Mendelsohn’s team at the Impact and Innovation Unit (IIU) oversaw the creation of the Impact Canada Platform, which experiments with outcomes-based funding approaches to program delivery. Most of its most successful projects have been Prize Challenges, including Canada’s Smart Cities Challenge. The IIU also led the Government of Canada’s work on behavioural science and experimented with using behavioural insights to increase take up rates of benefit programs for low income Canadians. Mendelsohn spoke publicly that the role of the IIU was to measure whether program dollars were having maximum impact.

Mendelsohn wrote that the IIU and the RDU were complementary by relentlessly focusing on implementation, measuring outcomes and using evidence to inform policy and program decisions. The IIU oversaw the development of the Government of Canada’s blog on innovation, which showcased the government’s efforts on human-centred design, data analytics, impact measurement, co-creation, outcomes-based funding and behavioural science.
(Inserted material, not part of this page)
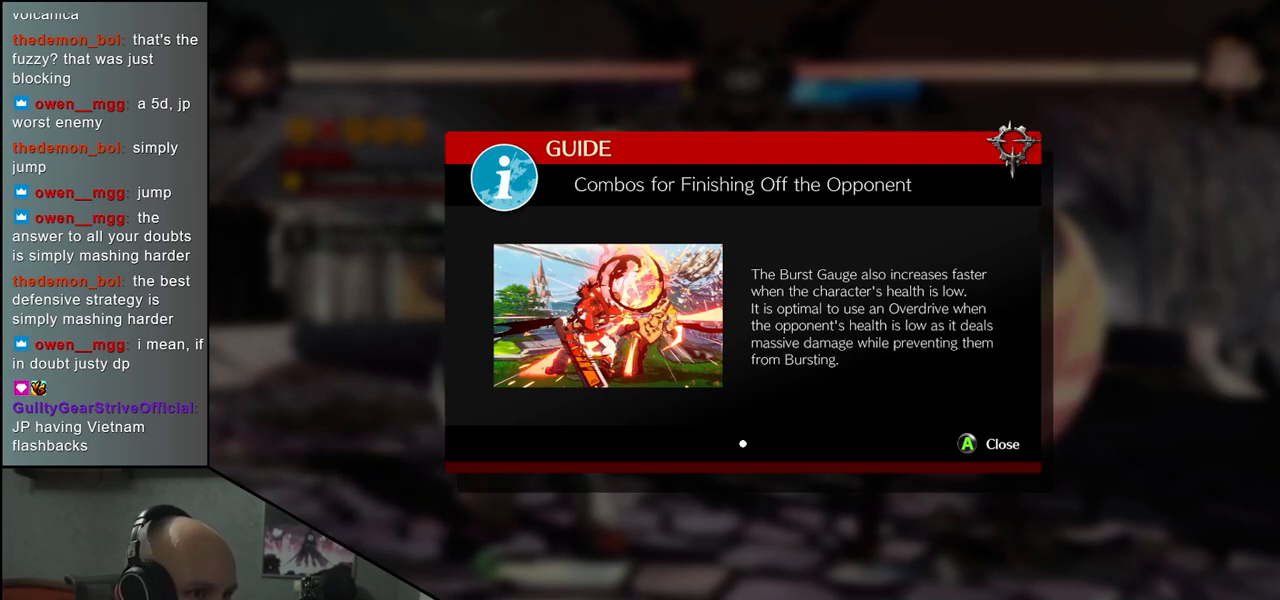
Gameplay with a controller (arcade stick); each line is a JSON object with the inputs held at the frame after it. "events" lists button and stick changes between this image and that frame as [ms after this image, input, new state], when the widget could be followed in between. Not read: L3 R3 SELECT START.
{"buttons": [], "left_stick": "center", "events": [[167, "L1", "down"], [217, "L1", "up"]]}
During his time in Ottawa, he was identified as one of the most powerful people in the government and referred to as ‘the policy guru’ while being the person responsible for ensuring the Government delivered on its campaign manifesto.

Justin Trudeau Campaign 
Mendelsohn took a leave from the Mowat Centre during the spring of 2015 and during that time wrote the first draft of what would become the Trudeau platform, which included key elements of Trudeau’s pitch to Canadians, like enhanced child benefits, Senate reform, aggressive action on climate change, improvements to unemployment insurance, pension enhancement, more activist industrial policy, deficit spending and tax fairness. Following the election campaign, he was appointed to Justin Trudeau’s transition team and was involved in Cabinet selection and responsible for penning most of the Ministerial Mandate Letters. The public release of open mandate letters became an early signal of the kind of government Trudeau hoped to lead.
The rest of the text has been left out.